With the changed signal port locations and sub-block placement within the blocks, the process is repeated until no unroutable inter-block interconnects are encountered and all nets result in satisfactory performance.

It will be appreciated by the above detailed description that the present invention enables advantages in efficiency over the prior art. The communication between block designers as to the block routing requirements facilitates better placement of sub-blocks and signal ports. This results in more efficient use of over-the-block routing metal, as well as facilitates the ability to create higher density blocks. In addition, the allowance of multi-use tracks in over-the-block routing results in less unused metal and therefore also allows higher density blocks.

Although the invention has been described in terms of the illustrative embodiments, it will be appreciated by those skilled in the art that various changes and modifications may be made to the illustrative embodiments without departing from the spirit or scope of the invention. It is intended that the scope of the invention not be limited in any way to the illustrative embodiment shown and described but that the invention be limited only by the claims appended hereto.

Claims

1. A method for managing metal resources during over-the-block routing of an integrated circuit, said integrated circuit comprising a silicon layer partitioned into and implementing a plurality of functional blocks, and a plurality of metal layers layered over said silicon layer, said method comprising the steps of:

allocating a percent usage of over-the-block metal over each of said functional blocks in each of said metal layers for intra-block routing, said percent usage allocated for intra-block routing being different between at least two of said plurality of functional blocks;

reserving areas of said over-the-block metal on each of said metal layers for routing a power grid;

reserving areas of said over-the-block metal on each of said metal layers for routing a clock grid;

coordinating, among said plurality of functional blocks, locations of signal ports of said functional blocks so as to avoid blocking any inter-block signals;

reserving areas of said over-the-block metal on each of said metal layers for said signal ports and for routing intra-block signals;

prerouting said inter-block signals, allowing inter-block routing in said over-the-block metal on each of said metal layers but avoiding said reserved areas for said power grid, said clock grid, said signal ports and said intra-block signals.

2. The method of claim 1, further comprising:

determining better port locations and internal sub-block placement based on results of said pre-routing step if said pre-routing step results in an unroutable net or a net with unsatisfactory timing.

3. An integrated circuit, comprising:

a silicon layer implementing a plurality of functional blocks;

a plurality of metal layers layered over said silicon layer, each layer comprising a plurality of metal tracks, wherein:

portions of a first set of said plurality of tracks are allocated to and comprise over-the-block intra-block routes;

portions of said first set of said plurality of tracks are allocated to and comprise over-the-block inter-block routes;

said portions of said first set of said plurality of tracks allocated to said over-the-block intra-block routes being different between at least two of said plurality of functional blocks.

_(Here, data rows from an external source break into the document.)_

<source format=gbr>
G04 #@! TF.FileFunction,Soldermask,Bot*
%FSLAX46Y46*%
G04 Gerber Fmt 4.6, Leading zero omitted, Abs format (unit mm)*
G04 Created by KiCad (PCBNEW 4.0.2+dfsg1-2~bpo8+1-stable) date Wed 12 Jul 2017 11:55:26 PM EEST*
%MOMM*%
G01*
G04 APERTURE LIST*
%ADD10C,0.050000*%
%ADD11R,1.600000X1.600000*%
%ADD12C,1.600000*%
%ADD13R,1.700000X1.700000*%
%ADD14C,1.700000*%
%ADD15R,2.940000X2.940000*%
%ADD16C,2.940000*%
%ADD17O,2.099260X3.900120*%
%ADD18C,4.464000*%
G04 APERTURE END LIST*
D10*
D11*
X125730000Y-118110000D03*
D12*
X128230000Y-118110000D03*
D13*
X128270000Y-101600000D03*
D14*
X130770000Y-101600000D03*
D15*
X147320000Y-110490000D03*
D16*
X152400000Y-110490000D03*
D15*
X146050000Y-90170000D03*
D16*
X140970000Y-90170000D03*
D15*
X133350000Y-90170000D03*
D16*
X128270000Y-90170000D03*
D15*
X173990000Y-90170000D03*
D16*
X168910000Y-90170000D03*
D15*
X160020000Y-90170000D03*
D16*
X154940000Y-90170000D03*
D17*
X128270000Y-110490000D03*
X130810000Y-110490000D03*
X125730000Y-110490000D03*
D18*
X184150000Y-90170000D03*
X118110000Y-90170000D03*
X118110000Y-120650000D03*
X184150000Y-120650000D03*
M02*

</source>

4. An integrated circuit in accordance with claim 3, further comprising:

a second set of said plurality of tracks comprising a power grid.

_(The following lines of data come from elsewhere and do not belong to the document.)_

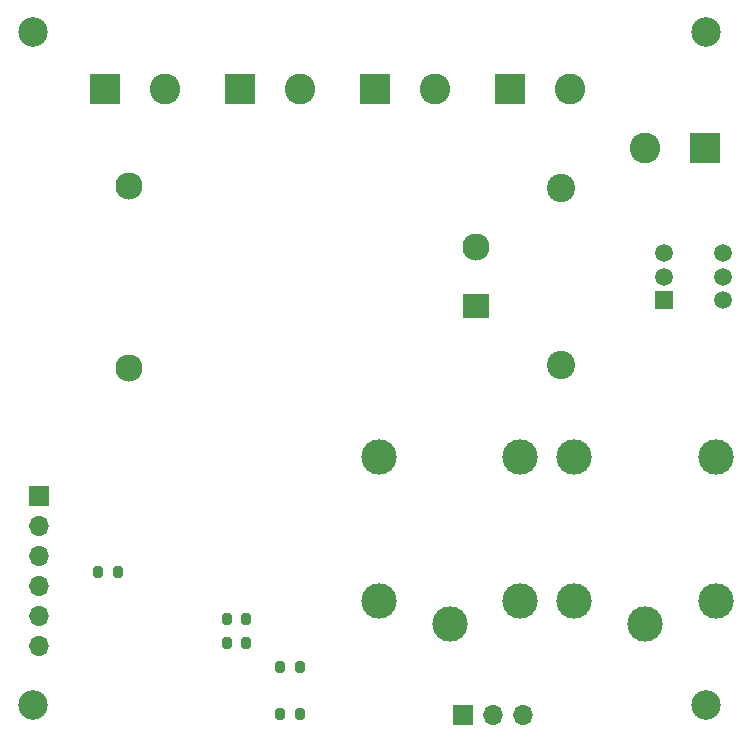
<source format=gbs>
G04 #@! TF.GenerationSoftware,KiCad,Pcbnew,7.0.8*
G04 #@! TF.CreationDate,2024-05-10T00:54:25-03:00*
G04 #@! TF.ProjectId,on_off_module_x2,6f6e5f6f-6666-45f6-9d6f-64756c655f78,1.0*
G04 #@! TF.SameCoordinates,Original*
G04 #@! TF.FileFunction,Soldermask,Bot*
G04 #@! TF.FilePolarity,Negative*
%FSLAX46Y46*%
G04 Gerber Fmt 4.6, Leading zero omitted, Abs format (unit mm)*
G04 Created by KiCad (PCBNEW 7.0.8) date 2024-05-10 00:54:25*
%MOMM*%
%LPD*%
G01*
G04 APERTURE LIST*
G04 Aperture macros list*
%AMRoundRect*
0 Rectangle with rounded corners*
0 $1 Rounding radius*
0 $2 $3 $4 $5 $6 $7 $8 $9 X,Y pos of 4 corners*
0 Add a 4 corners polygon primitive as box body*
4,1,4,$2,$3,$4,$5,$6,$7,$8,$9,$2,$3,0*
0 Add four circle primitives for the rounded corners*
1,1,$1+$1,$2,$3*
1,1,$1+$1,$4,$5*
1,1,$1+$1,$6,$7*
1,1,$1+$1,$8,$9*
0 Add four rect primitives between the rounded corners*
20,1,$1+$1,$2,$3,$4,$5,0*
20,1,$1+$1,$4,$5,$6,$7,0*
20,1,$1+$1,$6,$7,$8,$9,0*
20,1,$1+$1,$8,$9,$2,$3,0*%
G04 Aperture macros list end*
%ADD10R,2.600000X2.600000*%
%ADD11C,2.600000*%
%ADD12C,2.500000*%
%ADD13R,1.700000X1.700000*%
%ADD14O,1.700000X1.700000*%
%ADD15C,3.000000*%
%ADD16C,2.400000*%
%ADD17C,2.300000*%
%ADD18R,2.300000X2.000000*%
%ADD19C,1.500000*%
%ADD20R,1.500000X1.500000*%
%ADD21RoundRect,0.200000X-0.200000X-0.275000X0.200000X-0.275000X0.200000X0.275000X-0.200000X0.275000X0*%
%ADD22RoundRect,0.200000X0.200000X0.275000X-0.200000X0.275000X-0.200000X-0.275000X0.200000X-0.275000X0*%
G04 APERTURE END LIST*
D10*
X160467200Y-67295054D03*
D11*
X165547200Y-67295054D03*
D10*
X149037200Y-67295054D03*
D11*
X154117200Y-67295054D03*
D10*
X137607200Y-67295054D03*
D11*
X142687200Y-67295054D03*
X131262200Y-67295054D03*
D10*
X126182200Y-67295054D03*
D12*
X120091200Y-62481908D03*
D13*
X156540200Y-120323754D03*
D14*
X159080200Y-120323754D03*
X161620200Y-120323754D03*
D12*
X177091200Y-119481907D03*
D15*
X171907200Y-112625755D03*
X165907200Y-98425755D03*
X177907200Y-98425755D03*
X177907200Y-110625755D03*
X165907200Y-110625755D03*
X155390200Y-112625754D03*
X149390200Y-98425754D03*
X161390200Y-98425754D03*
X161390200Y-110625754D03*
X149390200Y-110625754D03*
D13*
X120599200Y-101781754D03*
D14*
X120599200Y-104321754D03*
X120599200Y-106861754D03*
X120599200Y-109401754D03*
X120599200Y-111941754D03*
X120599200Y-114481754D03*
D11*
X171907200Y-72317754D03*
D10*
X176987200Y-72317754D03*
D16*
X164795200Y-75695054D03*
X164795200Y-90695054D03*
D17*
X128219200Y-75495054D03*
X128219200Y-90895054D03*
X157619200Y-80695054D03*
D18*
X157619200Y-85695054D03*
D12*
X120091200Y-119481908D03*
X177091200Y-62481854D03*
D19*
X178511200Y-81195054D03*
X178511200Y-83195054D03*
X178511200Y-85195054D03*
X173511200Y-81195054D03*
X173511200Y-83195054D03*
D20*
X173511200Y-85195054D03*
D21*
X138188200Y-114211600D03*
X136538200Y-114211600D03*
X136538200Y-112211602D03*
X138188200Y-112211602D03*
D22*
X142698200Y-120211600D03*
X141048200Y-120211600D03*
X127298200Y-108211606D03*
X125648200Y-108211606D03*
X142698200Y-116211607D03*
X141048200Y-116211607D03*
M02*

</source>
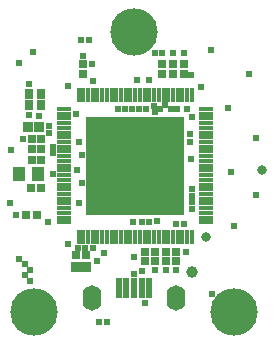
<source format=gbs>
%FSTAX25Y25*%
%MOIN*%
%SFA1B1*%

%IPPOS*%
%AMD71*
4,1,8,-0.023700,0.004000,-0.023700,-0.004000,-0.019700,-0.007900,0.019700,-0.007900,0.023700,-0.004000,0.023700,0.004000,0.019700,0.007900,-0.019700,0.007900,-0.023700,0.004000,0.0*
%
%ADD32R,0.028470X0.028470*%
%ADD34R,0.043430X0.047370*%
%ADD38R,0.025720X0.029650*%
%ADD44R,0.028470X0.028470*%
%ADD46O,0.063120X0.084770*%
%ADD47C,0.158000*%
%ADD48C,0.024000*%
%ADD49C,0.039000*%
%ADD50C,0.032000*%
%ADD68R,0.326900X0.326900*%
%ADD69O,0.015870X0.047370*%
%ADD70O,0.047370X0.015870*%
G04~CAMADD=71~4~0.0~0.0~158.7~473.7~0.0~39.7~0~0.0~0.0~0.0~0.0~0~0.0~0.0~0.0~0.0~0~0.0~0.0~0.0~90.0~474.0~158.0*
%ADD71D71*%
%ADD72R,0.025720X0.025720*%
%ADD73R,0.029650X0.033590*%
%ADD74R,0.023750X0.067060*%
%ADD75R,0.032410X0.032410*%
%LNdigit-1*%
%LPD*%
G54D32*
X0032283Y0094488D03*
Y0091339D03*
X0063287Y002874D03*
Y003189D03*
X0062205Y0094488D03*
Y0091339D03*
X0058661Y0094488D03*
Y0091339D03*
X0059842Y002874D03*
Y003189D03*
G54D34*
X0010827Y0057874D03*
X0017126D03*
G54D38*
X0016732Y0044094D03*
X0013189D03*
G54D44*
X0015157Y0062598D03*
X0018307D03*
X0014961Y005315D03*
X001811D03*
X0015157Y00696D03*
X0018307D03*
X0015157Y0066142D03*
X0018307D03*
X0029921Y0030709D03*
X0033071D03*
G54D46*
X0063287Y0016358D03*
X0035138D03*
G54D47*
X0049213Y0105118D03*
X0015748Y0011811D03*
X0082677D03*
G54D48*
X0010818Y0029528D03*
X0012992Y0027953D03*
X0048819Y0041732D03*
X0051968D03*
X0054295D03*
X0020417D03*
X001437Y0022047D03*
X0012992Y0024016D03*
X001437Y0025984D03*
X0049213Y00246D03*
X0075295Y0017815D03*
X0034055Y0102362D03*
X00375Y0008366D03*
X0040059Y0008393D03*
X0052953Y0014862D03*
X0050295Y0089272D03*
X0009843Y0044094D03*
X00518Y00254D03*
X0054232Y0089272D03*
X005315Y0079528D03*
X00209Y00715D03*
X00299Y0078D03*
X00669Y00795D03*
X0050787Y0079528D03*
X00437Y00794D03*
X00354Y00331D03*
X0061417Y0079528D03*
X00221Y00667D03*
X0030315Y0059055D03*
X0033Y00331D03*
X0048425Y0079528D03*
X0063287Y0041339D03*
X00391Y0031416D03*
X0059646Y0080807D03*
X00686Y0077D03*
X00354Y00887D03*
X00636Y00796D03*
X00273Y00871D03*
X00221Y00647D03*
X00304Y00331D03*
X0057874Y0079528D03*
X0065748Y0041339D03*
X0055905Y008061D03*
X00209Y00737D03*
X00461Y00794D03*
X005605Y0078524D03*
X005689Y0042323D03*
X0037008Y0028698D03*
X0030807Y0048228D03*
X0017572Y0077328D03*
X00562Y00981D03*
X00683Y0091D03*
X00353Y0094488D03*
X0032283Y00973D03*
X00108Y00949D03*
X0062205Y00983D03*
X0058661Y0098155D03*
X0065748Y0098148D03*
X00081Y0065748D03*
X00079Y0048275D03*
X00155Y00986D03*
X00748Y00991D03*
X00715Y00869D03*
X00814Y0058439D03*
X00804Y0079705D03*
X00899Y00697D03*
X009Y00507D03*
X00825Y00406D03*
X0049213Y00303D03*
X0063287Y0026D03*
X00598D03*
X00272Y00345D03*
X00121Y00695D03*
X00141Y00774D03*
Y00879D03*
X0031462Y0102362D03*
X00875Y0091142D03*
X0032Y00641D03*
X00318Y0054724D03*
X0022037Y0057937D03*
X006639Y003189D03*
X00563Y0026D03*
X00682Y00627D03*
X00678Y00686D03*
X00686Y00462D03*
Y0048425D03*
Y00506D03*
Y0052846D03*
X00678Y00712D03*
X0031Y00685D03*
G54D49*
X00686Y0025197D03*
G54D50*
X0091732Y00592D03*
X0073228Y0037D03*
G54D68*
X0049606Y006063D03*
G54D69*
X0068504Y0084252D03*
X0066929D03*
X0065354D03*
X0063779D03*
X0062205D03*
X006063D03*
X0059055D03*
X005748D03*
X0055905D03*
X0054331D03*
X0052756D03*
X0051181D03*
X0049606D03*
X0048031D03*
X0046457D03*
X0044882D03*
X0043307D03*
X0041732D03*
X0040157D03*
X0038583D03*
X0037008D03*
X0035433D03*
X0033858D03*
X0032283D03*
X0030709D03*
Y0037008D03*
X0032283D03*
X0033858D03*
X0035433D03*
X0037008D03*
X0038583D03*
X0040157D03*
X0041732D03*
X0043307D03*
X0044882D03*
X0046457D03*
X0048031D03*
X0049606D03*
X0051181D03*
X0052756D03*
X0054331D03*
X0055905D03*
X005748D03*
X0059055D03*
X006063D03*
X0062205D03*
X0063779D03*
X0065354D03*
X0066929D03*
X0068504D03*
G54D70*
X0025984Y0079527D03*
Y0077953D03*
Y0076378D03*
Y0074803D03*
Y0073228D03*
Y0071653D03*
Y0070079D03*
Y0068504D03*
Y0066929D03*
Y0065354D03*
Y0063779D03*
Y0062205D03*
Y006063D03*
Y0059055D03*
Y005748D03*
Y0055905D03*
Y0054331D03*
Y0052756D03*
Y0051181D03*
Y0049606D03*
Y0048031D03*
Y0046457D03*
Y0044882D03*
Y0043307D03*
Y0041732D03*
X0073228D03*
Y0043307D03*
Y0044882D03*
Y0046457D03*
Y0048031D03*
Y0049606D03*
Y0051181D03*
Y0052756D03*
Y0054331D03*
Y0055905D03*
Y005748D03*
Y0059055D03*
Y006063D03*
Y0062205D03*
Y0063779D03*
Y0065354D03*
Y0066929D03*
Y0068504D03*
Y0070079D03*
Y0071653D03*
Y0073228D03*
Y0074803D03*
Y0076378D03*
Y0077953D03*
G54D71*
X0073228Y0079528D03*
G54D72*
X0052756Y002874D03*
Y003189D03*
X0056299D03*
Y002874D03*
X0065748Y0091339D03*
Y0094488D03*
G54D73*
X0014173Y0084646D03*
X001811D03*
X0014173Y0080709D03*
X001811D03*
G54D74*
X0054331Y0019862D03*
X0051772D03*
X0049213D03*
X0046654D03*
X0044094D03*
G54D75*
X0014028Y00736D03*
X0017572D03*
X0029724Y0026772D03*
X0033268D03*
M02*
</source>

5. An integrated circuit in accordance with claim 3, further comprising:

a third set of said plurality of tracks comprising a clock grid.

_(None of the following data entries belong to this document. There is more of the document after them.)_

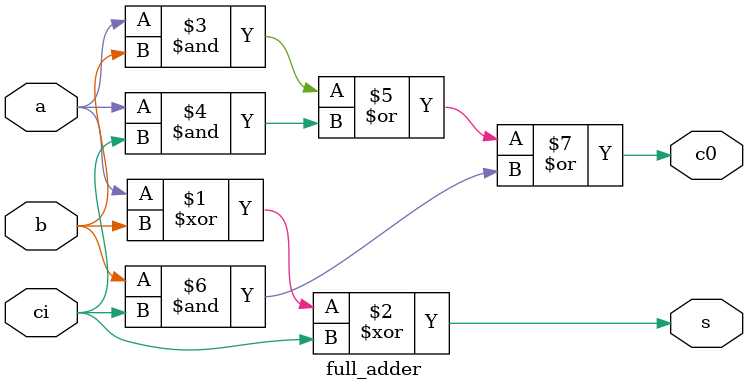
<source format=v>
module ripple_carry_adder_8bit(
    input [7:0] A, B,
	 input cin,  // Carry in
	 output [7:0] S,  // Sum
	 output cout,  //  Carry out
	 output Overflow
);

    wire [7:0] carry;
	 
	 full_adder FA0(A[0], B[0], cin, S[0], carry[0]);
	 full_adder FA1(A[1], B[1], carry[0], S[1], carry[1]);
	 full_adder FA2(A[2], B[2], carry[1], S[2], carry[2]);
	 full_adder FA3(A[3], B[3], carry[2], S[3], carry[3]);
	 full_adder FA4(A[4], B[4], carry[3], S[4], carry[4]);
	 full_adder FA5(A[5], B[5], carry[4], S[5], carry[5]);
	 full_adder FA6(A[6], B[6], carry[5], S[6], carry[6]);
	 full_adder FA7(A[7], B[7], carry[6], S[7], carry[7]);
	 //Overflow : Carry in XOR Carry out
	 //assign Overflow = carry[6] ^ cout;
	 assign Overflow = carry[6] ^ carry[7];
	 assign cout = carry[7];
	 
endmodule
	 

// Todo: 
// 1. Carry in always 0;
// 2. 

module full_adder(
    input a,b,ci,
    output s,c0
);

    assign s = a ^ b ^ci;
	 assign c0 = (a & b) | (a & ci) | (b & ci);
	 
endmodule

</source>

6. An integrated circuit in accordance with claim 5, wherein:

portions of said third set of said plurality of tracks comprise over-the-block intra-block routes.

7. An integrated circuit in accordance with claim 6, wherein:

portions of said third set of said plurality of tracks comprise over-the-block inter-block routes.

8. An integrated circuit in accordance with claim 5, wherein:

portions of said third set of said plurality of tracks comprise over-the-block inter-block routes.